◆ WHAT THIS TASK INVOLVES
Return each line from the items below that contains the word "Wheelchair", copying it unchanged.

BEGIN MATERIAL FOR THIS TASK

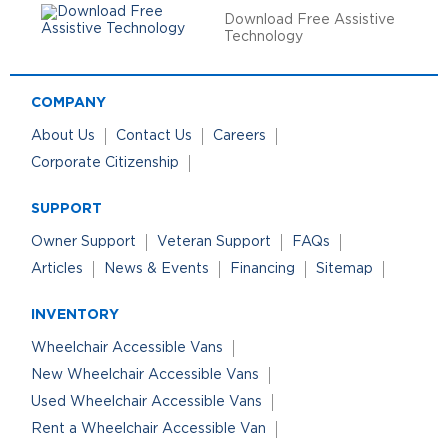
Download Free Assistive
Technology
COMPANY
About Us
Contact Us
Careers
Corporate Citizenship
SUPPORT
Owner Support
Veteran Support
FAQs
Articles
News & Events
Financing
Sitemap
INVENTORY
Wheelchair Accessible Vans
New Wheelchair Accessible Vans
Used Wheelchair Accessible Vans
Rent a Wheelchair Accessible Van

END MATERIAL FOR THIS TASK

◆ YOUR RESPONSE
Wheelchair Accessible Vans
New Wheelchair Accessible Vans
Used Wheelchair Accessible Vans
Rent a Wheelchair Accessible Van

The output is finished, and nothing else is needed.